Quant à l’expertise épidémiologique sur la santé mentale des enfants, elle a recouru à l’aide de la Caisse nationale d’assurance maladie (CNAM), et d’EPI-PHARE. Ce groupement d’intérêt scientifique, constitué en 2018 par l’ Agence nationale de sécurité du médicament et des produits de santé (ANSM), est spécialisé dans les études de pharmaco-épidémiologie. Il apporte une expertise publique et réactive. Indépendant des industries pharmaceutiques, il étudie des données très récentes grâce à son accès aux informations du Système national des données de santé (SNDS) qui est une base de données unique au monde, nourrie des données anonymisées des hôpitaux et de remboursement de l’assurance maladie – dont les actes, consultations et prescriptions de 67 millions d’assurés sociaux en France[5].

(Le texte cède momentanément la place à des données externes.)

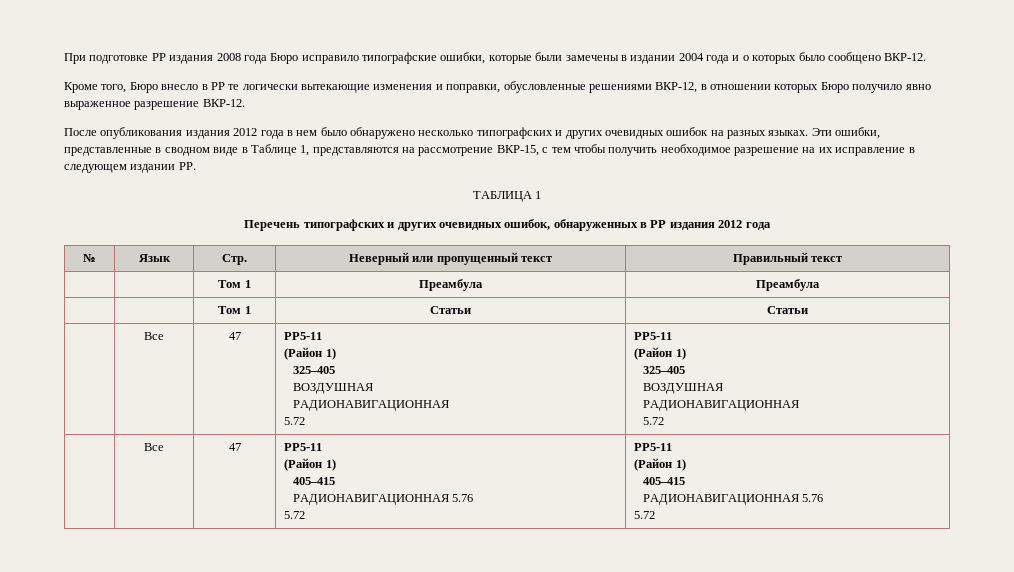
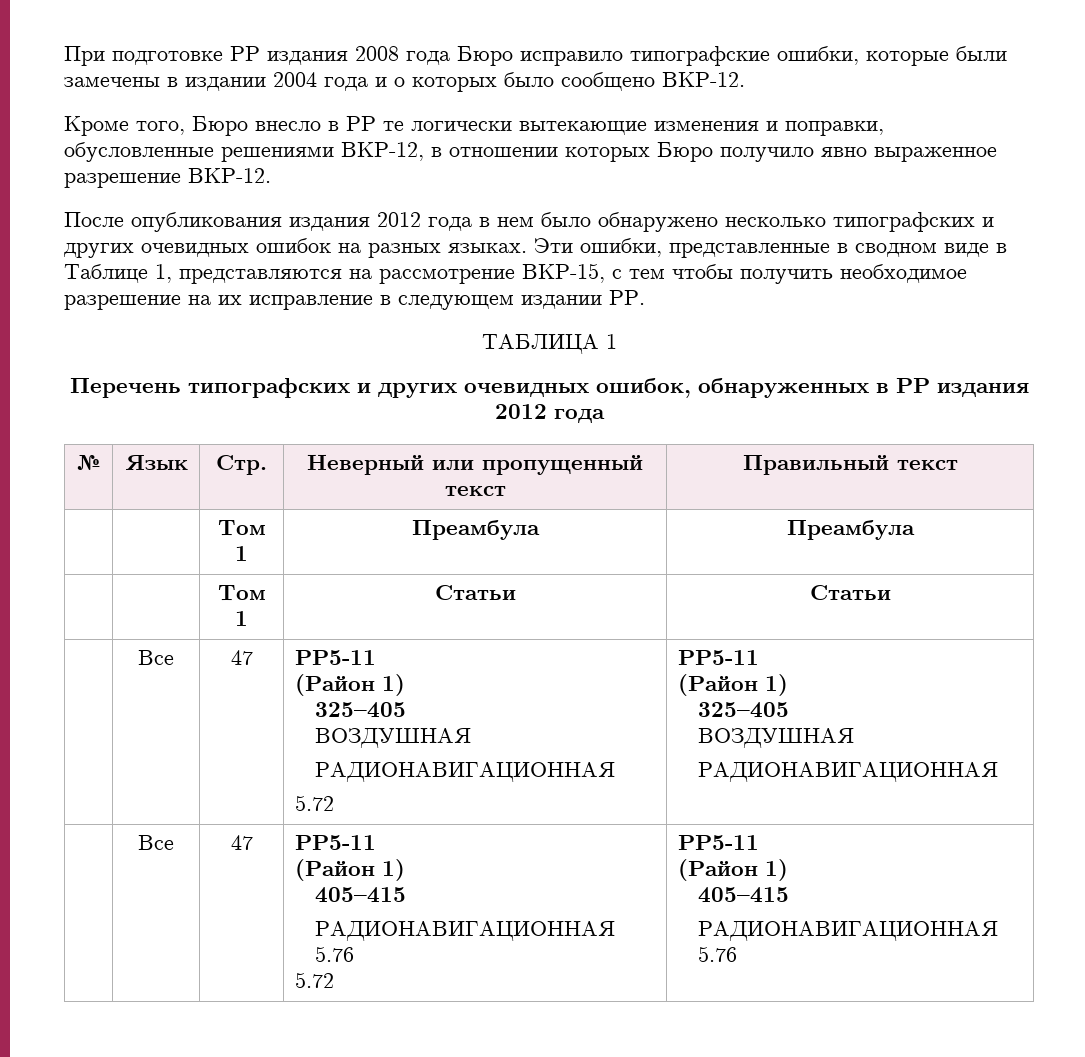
[642,417,664,425] // 5.72 -> (998, 772) none
[634,511,656,519] // 5.72 -> (737, 954) none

Ces calculs complexes et ces résultats chiffrés constituent le fondement scientifique de ce rapport.

Rappelons, puisque nous sommes des psychologues freudiens, un des tout premiers textes de Freud longtemps resté inédit: l’Esquisse d’une psychologie scientifique [1895]. La science était aux commandes dès le départ, et « ses patients sont venus à lui au nom de la science »[6], explique Lacan. Ce rapport du HCFEA questionne la souffrance psychique de l’enfant, son angoisse. Si les Psychologues freudiens l’apprécient, c’est parce qu’il fait une place à leur orientation qui tend à écouter les enfants, au un par un.

Aujourd’hui, existe une pente au déni de l’inconscient. Nous n’avons de cesse de démontrer l’hypothèse de l’inconscient. La découverte freudienne a produit une éthique, un véritable choix de vie et actuellement de société. Cette éthique donne au symptôme la valeur d’une énigme à déchiffrer, il ne peut donc être réduit à un trouble comme en médecine organique. Le lien à l’autre est de ce registre : s’unir à quelqu’un ou demeurer seul, s’engager ou non dans l’aventure de la parentalité, pratiquer une activité professionnelle mettant en jeu la responsabilité personnelle. Ce sont des choix. Ils ne se prescrivent pas autoritairement, et leurs coordonnées sont toujours singulières[7].



[1] Conseil de l’Enfance et de l’Adolescence, Rapport « La Santé Mentale des Enfants Aujourd’hui », résumé 30 pages, disponible sur internet, p. 1.

[2] Conseil de l’Enfance et de l’Adolescence, Rapport « La Santé Mentale de l’Enfant », résumé 6 pages, disponible sur internet, p. 3.

[3] Ibid., p. 4.

[4] Conseil de l’Enfance et de l’Adolescence, Rapport, résumé 30 pages, op. cit., p. 2.

[5] https://www.epi-phare.fr.

[6] Lacan « La science et la vérité », Écrits, Paris, Seuil, 1966, p. 857.

[7] Lacan « Introduction à l’édition allemande des Écrits », Autres écrits, Paris, Seuil, 2001, p. 554.